The goal here is to see how QWERTY and stenography inputs differ across three different categories of writing: transcription of written text, transcription of spoken audio, and generative writing.

First, you would set up three groups of typists:

  • Group A: Professional stenographers (180–220+ WPM captioning)

  • Group B: High‑skill QWERTY typists (80–120+ WPM transcription)

  • Group C: Average QWERTY typists (40-60 WPM in everyday office work)

Groups A and B represent our comparison groups, while Group C represents our control or baseline for what folks do today with QWERTY.

Each of these groups would need to take verified typing speed tests for their respective input methods before conducting the experiment to ensure the participants match their designated category and for standardizing the data later on through the three tasks.

Once a participant has their category determined, you’d run through three tasks:

  • Transcription: copy given text to establish raw motor capacity for 5 minutes

  • Speech shadowing: caption spoken audio for 15 minutes

  • Generative writing: free‑write on a prompt for 15 minutes without receiving external input

Each of these tasks would need to be the same exercise for each of the three groups, with WPM and typing accuracy recorded across the entire session, averaged within each task, and compared to the typing speeds they achieved in the typing tests done to assign their group.

What The Results Would Tell Us

Given the research and minimal exposure that I have to stenography typing inputs, I would expect that, overall, you will see higher WPM measurements across the board with the stenography professionals than you will with the QWERTY users of both speed ranges.
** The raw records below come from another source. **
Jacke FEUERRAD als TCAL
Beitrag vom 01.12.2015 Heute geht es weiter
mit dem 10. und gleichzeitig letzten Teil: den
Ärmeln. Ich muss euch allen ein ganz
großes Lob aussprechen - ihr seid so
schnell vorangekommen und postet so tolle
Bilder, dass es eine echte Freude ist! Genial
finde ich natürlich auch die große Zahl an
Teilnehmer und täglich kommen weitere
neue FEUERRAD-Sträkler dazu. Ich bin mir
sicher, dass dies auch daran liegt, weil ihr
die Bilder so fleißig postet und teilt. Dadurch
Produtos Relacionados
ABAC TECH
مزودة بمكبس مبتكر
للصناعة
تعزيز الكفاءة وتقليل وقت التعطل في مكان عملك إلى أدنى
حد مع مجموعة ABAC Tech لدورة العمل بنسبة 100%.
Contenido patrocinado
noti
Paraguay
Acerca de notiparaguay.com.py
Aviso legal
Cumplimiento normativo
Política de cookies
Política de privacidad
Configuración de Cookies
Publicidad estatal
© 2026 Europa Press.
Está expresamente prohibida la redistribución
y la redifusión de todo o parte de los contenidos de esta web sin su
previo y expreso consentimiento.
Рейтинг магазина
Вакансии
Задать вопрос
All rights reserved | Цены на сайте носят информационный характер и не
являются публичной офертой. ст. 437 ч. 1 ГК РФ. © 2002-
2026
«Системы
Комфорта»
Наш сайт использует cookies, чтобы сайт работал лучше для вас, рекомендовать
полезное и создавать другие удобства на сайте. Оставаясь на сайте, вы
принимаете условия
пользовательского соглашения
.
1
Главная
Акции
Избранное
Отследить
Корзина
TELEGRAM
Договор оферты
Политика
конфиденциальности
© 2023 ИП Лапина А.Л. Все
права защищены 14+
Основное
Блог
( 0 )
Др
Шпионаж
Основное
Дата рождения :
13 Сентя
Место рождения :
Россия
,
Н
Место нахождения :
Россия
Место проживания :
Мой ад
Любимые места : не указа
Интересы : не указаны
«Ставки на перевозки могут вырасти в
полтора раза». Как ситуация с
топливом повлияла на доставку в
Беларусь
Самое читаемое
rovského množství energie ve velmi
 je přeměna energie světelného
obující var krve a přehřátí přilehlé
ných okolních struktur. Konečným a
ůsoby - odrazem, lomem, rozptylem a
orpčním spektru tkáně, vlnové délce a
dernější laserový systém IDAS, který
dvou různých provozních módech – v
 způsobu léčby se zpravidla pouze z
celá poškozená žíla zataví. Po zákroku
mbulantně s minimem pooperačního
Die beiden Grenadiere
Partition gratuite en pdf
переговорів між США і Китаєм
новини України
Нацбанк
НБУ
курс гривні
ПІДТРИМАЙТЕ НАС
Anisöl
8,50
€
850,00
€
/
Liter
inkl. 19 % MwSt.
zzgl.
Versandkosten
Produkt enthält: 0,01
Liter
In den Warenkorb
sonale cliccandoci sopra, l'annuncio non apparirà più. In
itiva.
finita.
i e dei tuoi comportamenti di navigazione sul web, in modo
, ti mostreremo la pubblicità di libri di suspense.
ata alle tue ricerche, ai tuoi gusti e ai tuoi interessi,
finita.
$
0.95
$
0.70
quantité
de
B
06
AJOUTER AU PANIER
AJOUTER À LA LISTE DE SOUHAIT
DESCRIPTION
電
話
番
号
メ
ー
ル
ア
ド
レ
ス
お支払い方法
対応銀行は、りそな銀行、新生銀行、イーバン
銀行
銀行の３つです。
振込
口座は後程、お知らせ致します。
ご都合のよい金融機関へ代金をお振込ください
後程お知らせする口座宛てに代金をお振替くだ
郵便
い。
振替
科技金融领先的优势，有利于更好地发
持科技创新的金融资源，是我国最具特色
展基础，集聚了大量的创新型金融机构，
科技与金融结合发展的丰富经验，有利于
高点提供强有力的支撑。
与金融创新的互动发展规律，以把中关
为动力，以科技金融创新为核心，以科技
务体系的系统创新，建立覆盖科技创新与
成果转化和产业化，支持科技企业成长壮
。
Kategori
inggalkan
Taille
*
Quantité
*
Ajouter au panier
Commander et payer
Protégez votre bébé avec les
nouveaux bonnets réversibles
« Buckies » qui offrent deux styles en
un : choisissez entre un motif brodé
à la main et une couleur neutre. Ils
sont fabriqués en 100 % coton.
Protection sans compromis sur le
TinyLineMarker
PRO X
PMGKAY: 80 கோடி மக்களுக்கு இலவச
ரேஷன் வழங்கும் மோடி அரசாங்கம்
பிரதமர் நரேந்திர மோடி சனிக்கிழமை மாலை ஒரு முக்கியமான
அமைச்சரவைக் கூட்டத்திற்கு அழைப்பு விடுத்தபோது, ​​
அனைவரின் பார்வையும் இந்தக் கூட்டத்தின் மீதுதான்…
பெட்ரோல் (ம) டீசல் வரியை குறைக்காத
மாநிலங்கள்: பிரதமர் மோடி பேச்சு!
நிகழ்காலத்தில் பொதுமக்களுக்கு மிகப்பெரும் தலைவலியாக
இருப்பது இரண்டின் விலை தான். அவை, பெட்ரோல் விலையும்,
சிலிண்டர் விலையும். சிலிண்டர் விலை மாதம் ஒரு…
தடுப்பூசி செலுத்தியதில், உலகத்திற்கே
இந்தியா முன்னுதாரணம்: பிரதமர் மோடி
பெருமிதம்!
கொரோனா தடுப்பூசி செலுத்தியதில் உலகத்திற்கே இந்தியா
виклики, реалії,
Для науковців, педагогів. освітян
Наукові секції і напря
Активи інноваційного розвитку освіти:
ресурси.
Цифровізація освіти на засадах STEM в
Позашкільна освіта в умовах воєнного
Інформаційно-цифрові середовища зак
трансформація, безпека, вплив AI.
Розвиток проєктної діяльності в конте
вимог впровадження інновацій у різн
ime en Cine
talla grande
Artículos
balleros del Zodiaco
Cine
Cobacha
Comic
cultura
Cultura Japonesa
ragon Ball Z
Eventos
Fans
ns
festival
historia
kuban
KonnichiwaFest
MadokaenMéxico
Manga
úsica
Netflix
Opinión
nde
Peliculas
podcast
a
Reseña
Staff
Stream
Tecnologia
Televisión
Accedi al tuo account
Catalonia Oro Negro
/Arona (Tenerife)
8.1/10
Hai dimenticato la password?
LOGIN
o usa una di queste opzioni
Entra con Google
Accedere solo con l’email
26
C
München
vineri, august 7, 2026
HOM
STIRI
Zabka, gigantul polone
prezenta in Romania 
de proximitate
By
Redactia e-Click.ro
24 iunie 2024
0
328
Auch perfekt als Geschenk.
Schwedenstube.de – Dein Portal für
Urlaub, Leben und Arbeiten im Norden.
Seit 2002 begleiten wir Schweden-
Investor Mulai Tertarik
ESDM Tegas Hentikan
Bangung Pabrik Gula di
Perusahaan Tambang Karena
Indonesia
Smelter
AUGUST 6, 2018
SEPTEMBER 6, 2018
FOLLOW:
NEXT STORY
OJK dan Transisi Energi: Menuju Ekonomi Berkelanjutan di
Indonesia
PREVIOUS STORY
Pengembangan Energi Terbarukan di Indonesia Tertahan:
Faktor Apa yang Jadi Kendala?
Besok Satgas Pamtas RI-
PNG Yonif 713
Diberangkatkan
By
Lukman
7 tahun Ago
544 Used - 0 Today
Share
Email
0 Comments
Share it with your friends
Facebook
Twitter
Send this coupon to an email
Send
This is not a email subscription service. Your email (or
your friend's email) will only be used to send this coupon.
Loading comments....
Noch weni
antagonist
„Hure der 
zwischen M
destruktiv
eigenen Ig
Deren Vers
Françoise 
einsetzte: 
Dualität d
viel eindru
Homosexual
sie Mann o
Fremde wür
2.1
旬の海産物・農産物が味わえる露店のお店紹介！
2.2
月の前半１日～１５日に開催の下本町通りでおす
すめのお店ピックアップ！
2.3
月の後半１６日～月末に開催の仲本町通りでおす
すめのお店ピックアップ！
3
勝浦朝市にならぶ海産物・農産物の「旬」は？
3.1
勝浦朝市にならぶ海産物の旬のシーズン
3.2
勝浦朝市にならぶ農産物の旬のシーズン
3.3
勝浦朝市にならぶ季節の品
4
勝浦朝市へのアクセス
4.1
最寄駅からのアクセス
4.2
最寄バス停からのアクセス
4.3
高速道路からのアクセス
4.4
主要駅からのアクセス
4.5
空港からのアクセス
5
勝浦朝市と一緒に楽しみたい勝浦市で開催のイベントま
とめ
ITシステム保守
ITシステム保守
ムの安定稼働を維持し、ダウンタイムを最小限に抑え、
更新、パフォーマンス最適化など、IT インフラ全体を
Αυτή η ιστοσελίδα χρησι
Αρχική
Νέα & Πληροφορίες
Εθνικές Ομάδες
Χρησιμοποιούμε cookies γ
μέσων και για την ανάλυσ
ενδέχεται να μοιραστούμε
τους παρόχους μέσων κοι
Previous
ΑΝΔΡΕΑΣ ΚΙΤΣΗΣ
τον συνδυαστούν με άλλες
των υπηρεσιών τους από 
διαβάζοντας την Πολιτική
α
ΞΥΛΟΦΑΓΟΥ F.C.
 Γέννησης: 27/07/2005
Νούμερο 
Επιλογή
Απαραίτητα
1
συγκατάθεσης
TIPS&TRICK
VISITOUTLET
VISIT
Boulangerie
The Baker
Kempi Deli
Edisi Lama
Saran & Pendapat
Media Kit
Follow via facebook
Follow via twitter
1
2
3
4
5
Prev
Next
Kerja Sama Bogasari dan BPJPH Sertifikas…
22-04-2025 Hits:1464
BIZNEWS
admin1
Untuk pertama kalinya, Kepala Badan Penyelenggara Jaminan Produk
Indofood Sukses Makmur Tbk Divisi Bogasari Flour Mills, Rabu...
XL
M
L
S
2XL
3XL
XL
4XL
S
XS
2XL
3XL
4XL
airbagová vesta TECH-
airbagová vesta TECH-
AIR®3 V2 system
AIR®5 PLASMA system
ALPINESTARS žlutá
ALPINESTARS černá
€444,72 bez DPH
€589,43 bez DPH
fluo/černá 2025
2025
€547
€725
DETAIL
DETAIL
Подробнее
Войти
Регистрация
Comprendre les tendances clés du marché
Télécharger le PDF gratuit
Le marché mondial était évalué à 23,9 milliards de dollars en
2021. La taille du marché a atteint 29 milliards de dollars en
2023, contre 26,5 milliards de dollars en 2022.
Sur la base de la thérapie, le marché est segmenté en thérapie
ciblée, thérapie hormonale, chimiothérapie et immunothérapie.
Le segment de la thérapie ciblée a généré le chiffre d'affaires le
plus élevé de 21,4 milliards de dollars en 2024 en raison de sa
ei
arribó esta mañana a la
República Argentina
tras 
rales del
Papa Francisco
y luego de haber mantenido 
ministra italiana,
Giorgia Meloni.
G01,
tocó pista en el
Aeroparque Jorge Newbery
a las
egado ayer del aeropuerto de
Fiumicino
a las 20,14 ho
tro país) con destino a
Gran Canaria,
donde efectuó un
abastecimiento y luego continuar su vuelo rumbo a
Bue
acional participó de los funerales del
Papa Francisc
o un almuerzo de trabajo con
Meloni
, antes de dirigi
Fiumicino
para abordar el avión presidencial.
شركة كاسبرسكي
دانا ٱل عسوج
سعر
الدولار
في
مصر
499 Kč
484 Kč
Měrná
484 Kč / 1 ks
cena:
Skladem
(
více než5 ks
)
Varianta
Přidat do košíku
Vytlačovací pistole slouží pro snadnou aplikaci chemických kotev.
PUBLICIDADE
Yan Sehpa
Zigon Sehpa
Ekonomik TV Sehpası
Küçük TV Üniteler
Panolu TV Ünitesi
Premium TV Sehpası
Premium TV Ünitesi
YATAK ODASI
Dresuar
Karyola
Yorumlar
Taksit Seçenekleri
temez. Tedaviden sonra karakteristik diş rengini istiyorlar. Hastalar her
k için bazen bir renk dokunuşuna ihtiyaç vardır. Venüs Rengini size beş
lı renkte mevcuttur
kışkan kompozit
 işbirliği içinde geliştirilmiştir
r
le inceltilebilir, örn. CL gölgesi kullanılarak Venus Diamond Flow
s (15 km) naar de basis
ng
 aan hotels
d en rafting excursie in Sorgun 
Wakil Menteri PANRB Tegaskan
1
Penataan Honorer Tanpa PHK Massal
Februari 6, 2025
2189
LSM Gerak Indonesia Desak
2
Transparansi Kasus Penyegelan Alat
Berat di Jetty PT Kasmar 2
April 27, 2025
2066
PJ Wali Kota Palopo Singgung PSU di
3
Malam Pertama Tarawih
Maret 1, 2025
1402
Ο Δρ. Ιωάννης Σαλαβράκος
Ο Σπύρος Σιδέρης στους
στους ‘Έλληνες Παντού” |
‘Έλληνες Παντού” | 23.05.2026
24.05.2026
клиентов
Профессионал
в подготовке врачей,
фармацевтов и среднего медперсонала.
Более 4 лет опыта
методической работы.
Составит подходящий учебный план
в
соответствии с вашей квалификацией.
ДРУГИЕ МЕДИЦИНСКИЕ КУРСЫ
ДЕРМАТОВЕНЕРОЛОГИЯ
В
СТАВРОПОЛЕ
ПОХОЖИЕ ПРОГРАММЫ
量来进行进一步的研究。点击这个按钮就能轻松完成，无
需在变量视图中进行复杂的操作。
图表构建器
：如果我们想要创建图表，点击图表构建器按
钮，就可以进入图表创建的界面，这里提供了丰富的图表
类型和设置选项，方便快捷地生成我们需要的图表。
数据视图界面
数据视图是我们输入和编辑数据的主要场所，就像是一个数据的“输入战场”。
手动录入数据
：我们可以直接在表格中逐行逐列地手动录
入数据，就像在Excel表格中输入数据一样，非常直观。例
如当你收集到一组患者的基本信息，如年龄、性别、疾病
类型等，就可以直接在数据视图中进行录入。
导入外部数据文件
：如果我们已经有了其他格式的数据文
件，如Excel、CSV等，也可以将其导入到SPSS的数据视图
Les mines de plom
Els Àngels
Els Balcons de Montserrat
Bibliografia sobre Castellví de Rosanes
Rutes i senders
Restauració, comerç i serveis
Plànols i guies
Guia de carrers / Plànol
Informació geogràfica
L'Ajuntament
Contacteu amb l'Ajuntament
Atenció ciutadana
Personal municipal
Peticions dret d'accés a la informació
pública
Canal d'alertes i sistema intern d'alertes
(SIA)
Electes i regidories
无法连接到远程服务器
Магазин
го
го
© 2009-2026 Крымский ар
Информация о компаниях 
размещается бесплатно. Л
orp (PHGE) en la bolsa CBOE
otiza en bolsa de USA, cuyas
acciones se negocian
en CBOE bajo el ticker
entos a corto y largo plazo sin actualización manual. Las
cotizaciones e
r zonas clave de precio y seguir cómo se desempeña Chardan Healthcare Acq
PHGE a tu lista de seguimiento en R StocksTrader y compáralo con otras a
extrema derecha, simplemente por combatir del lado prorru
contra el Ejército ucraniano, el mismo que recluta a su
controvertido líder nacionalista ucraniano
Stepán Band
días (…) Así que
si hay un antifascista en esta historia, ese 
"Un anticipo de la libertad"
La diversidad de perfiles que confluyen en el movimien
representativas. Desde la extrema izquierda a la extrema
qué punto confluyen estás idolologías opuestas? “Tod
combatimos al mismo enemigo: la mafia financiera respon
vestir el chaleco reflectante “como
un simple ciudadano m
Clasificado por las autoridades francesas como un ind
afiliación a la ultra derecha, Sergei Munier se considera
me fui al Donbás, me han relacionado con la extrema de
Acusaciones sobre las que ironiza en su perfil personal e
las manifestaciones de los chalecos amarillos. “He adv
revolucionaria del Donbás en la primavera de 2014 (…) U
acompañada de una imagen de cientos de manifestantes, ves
If that were to be true, then the conclusion would be that current alternatives to typing exist that better allow for folks to express themselves quickly, especially if the measurements were to show that stenographers outpace QWERTY users even in generative writing. That metric specifically will show us, with more fidelity, what the gap between thinking and input actually is for non-speech inputs.

I don’t think the results of this experiment would spark a revolution in the typing world. Instead, I expect that this framework needs further refinement before it could be executed to the level necessary for accurate scientific research, let alone what the results might yield in terms of inspiration points for further research.

However, given my hypothesis, I do think that, overall, it would point to the fact that, in the case of QWERTY as English’s primary keyboard layout, there are better methods out there for people to use to type up their thoughts.

Closing Thoughts

I present this newsletter not as a definitive on where things stand with QWERTY vs. stenography as the best input method. Instead, I write this because I want people to be critical of things they do and why they do them.

Many earlier pieces of mine speak to intentionality in writing. That the deliberate curation and continuation of the practice gives downstream benefits not seen in many other habits. That’s why I try to provide the frameworks and ideas that I do: in service of making those benefits easier for others to obtain.

But, even I suffer from friction in writing. For decades, I believed that I could never find a way to match my writing input speed to my thinking speed. Voice dictation, shorthand, and so on all had issues with accuracy and start-up energy.

It’s only been by looking at stenography as it can be approached today that I realized that, for someone like me, a more efficient input system would have been the better place to start when I sat down for my first typing class.

I don’t pretend to know what the results of what I’ve laid out here would be, or if they were implemented at scale, what the outlook is for future writers. But if I can convince a handful of folks to try something niche in an attempt to reduce the friction to write, that is a win in my books.